Nearly one year after Operation Iraqi Freedom began, the founding fathers for a new Iraq are set to publish their first blueprint for constitutional government. One week before a Feb. 28 deadline, negotiators were deadlocked over key points of the "fundamental law" but resolved to keep their pledge.
The outstanding points cover the conduct of future elections, religious freedom, Kurdish autonomy, and control over oilfields. No matter how many late-night kabobs and marathon sessions council members endure, none of the contentious issues is likely to be settled easily.
"It is fair to say that negotiations are complex, but at the same time we are confident we will meet the deadline we have set," said Qubad Talabani, spokesman for Iraqi Governing Council member Jalal Talabani.
As rotating president of the council, Mr. Talabani signed with U.S. administrator L. Paul Bremer the agreement of last Nov. 15 that set a timetable for new government and guarantees "certain basic rights" during the transition period-including freedom of speech, press, and religion-which will govern Iraq's affairs until a permanent government takes effect by the end of next year.
In the final days of negotiation, council members were divided between two drafts: a proposal offered by Iraqi Independent Democrats leader Adnan Pachachi and one by Kurdish members largely representing factions outlawed under Saddam Hussein. The two drafts differ over how to define religious freedom, how public revenues are divided between central and provincial governments, and how much control the central government will have over the oil industry.
On the important question of religious freedom, the agreement stipulates that the constitution "will also respect the Islamic identity of the majority of the Iraqi people, while providing guarantees of religious freedom for all Iraqis." While those words may sound sweet to religious-freedom advocates, they have proved highly debatable. Shiite and Sunni members of the council are under pressure from the radical wings of their constituencies to draft a constitution that will impose Islam as the state religion and Shariah, the Islamic code of conduct, as the basis for civil law.
Leading Shiite cleric Ayatollah Ali Sistani has prodded thousands of Muslims into the streets not only to protest the existing plan for elections but also to contest constitutional language diluting the clerics' power over state affairs. Mr. Bremer, having said he might allow for a system containing Shariah, suggested on Feb. 16 that he will veto a draft constitution with Shariah as its basis. "Our position is clear," he told an audience of Iraqi women at a human-rights gathering in Shiite-dominated Karbala. "It can't be law until I sign it." He said he would allow mention of Shariah as "a source of inspiration for the law."

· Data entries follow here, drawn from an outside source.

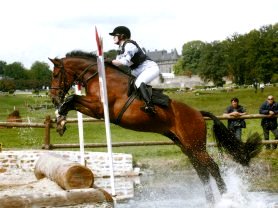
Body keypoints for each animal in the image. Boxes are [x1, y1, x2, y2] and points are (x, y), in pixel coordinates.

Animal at [49, 50, 260, 205]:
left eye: (56, 74)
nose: (52, 97)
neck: (99, 77)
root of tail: (198, 113)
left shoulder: (100, 108)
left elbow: (72, 98)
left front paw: (60, 119)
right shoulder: (95, 108)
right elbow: (73, 101)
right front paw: (60, 120)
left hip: (195, 145)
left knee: (212, 167)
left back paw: (226, 198)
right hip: (187, 146)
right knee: (202, 171)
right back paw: (211, 201)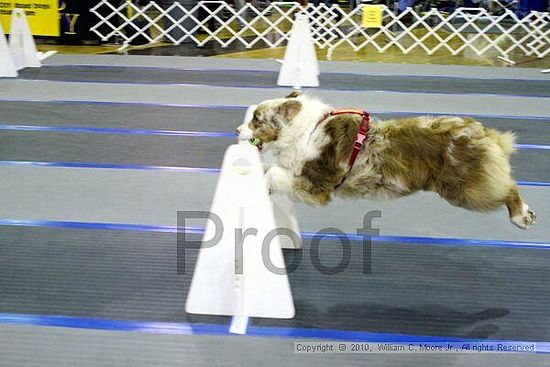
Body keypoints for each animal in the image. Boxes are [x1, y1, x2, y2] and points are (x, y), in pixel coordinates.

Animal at [236, 91, 540, 230]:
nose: (237, 130)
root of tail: (484, 132)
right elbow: (268, 168)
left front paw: (266, 185)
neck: (306, 129)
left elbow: (274, 172)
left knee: (507, 187)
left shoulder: (317, 183)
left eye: (256, 120)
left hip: (467, 188)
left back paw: (520, 216)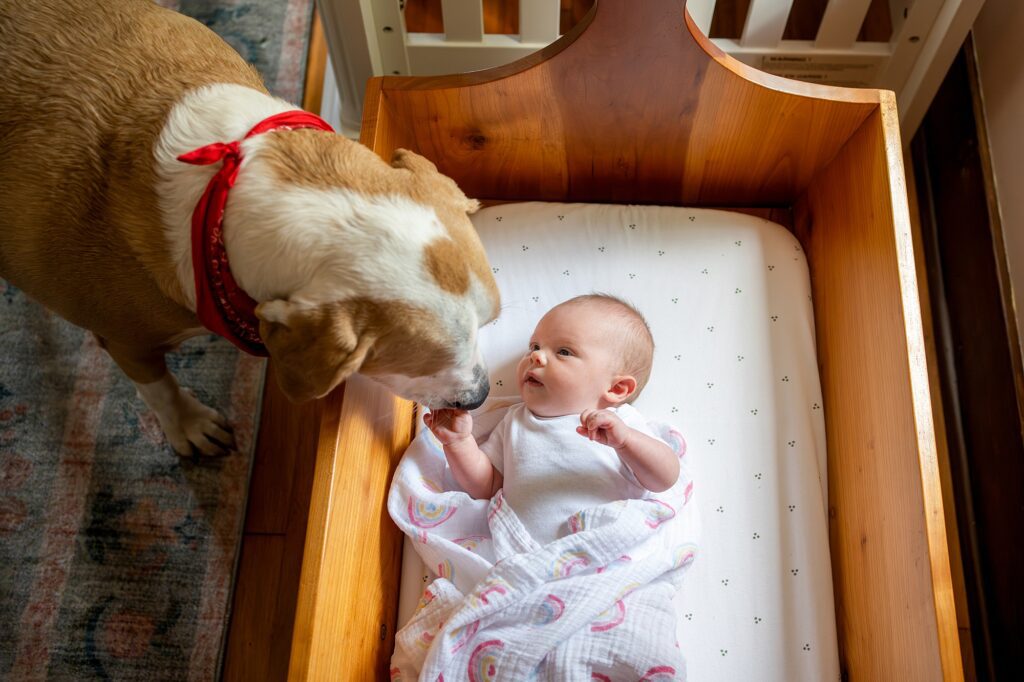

His position has support among Muslims on the council. "Islam will not be the only source for law," said Mr. Talabani's spokesman, who is also his son. "We are hoping to separate as much as we can religion and the state." Mr. Talabani said he believes there is a developing "consensus among the governing council that this is the direction we must go."
In Washington, human-rights activists say that sort of consensus will be meaningless without stronger language to protect individual rights.
Kuwait's constitution, for example, guarantees rights for women, yet women cannot vote because leading clerics have issued fatwas, or religious decrees, preventing it. "The antidote for Shariah is an individual right of religious freedom," said Nina Shea, director of the Freedom House Center for Religious Freedom and a member of the U.S. Commission on International Religious Freedom. Ms. Shea and others met with members of the National Security Council leading up to the deadline to press for individual-rights language.
Members of Congress increased lobbying efforts, too. A Feb. 10 letter from Sens. Rick Santorum (R-Pa.), Lindsey Graham (R-S.C.), Joe Lieberman (D-Conn.), and Sam Brownback (R-Kan.) to National Security Adviser Condoleezza Rice complained that a clause protecting "other religions" offers only communal safety: "This provision allows an interpretation reflecting the all-too-common, stunted concept of religion in which members of congregations may attend worship services but could be arrested for carrying a Bible, wearing a cross, or operating a religious school or hospital."
The potential for religious conflict was underscored on Feb. 14, when four Baptist pastors from the United States traveling south of Baghdad came under attack. Insurgents, riding in a car behind the Americans, sprayed their vehicle with bullets, killing John Kelley, 48, a Baptist pastor from Rhode Island, and wounding three other American clergymen.
An Iraqi Baptist pastor in Baghdad told WORLD the group was traveling on what is locally called the "Babylon Road," having ordained a local pastor to start a new church south of the capital. They had been in Iraq for nearly two weeks. Constitutional law in Iraq is a first step to eliminating that sort of violence. How the constitution is worded, however, will determine whether the rule of law applies when Christians and other minorities are attacked.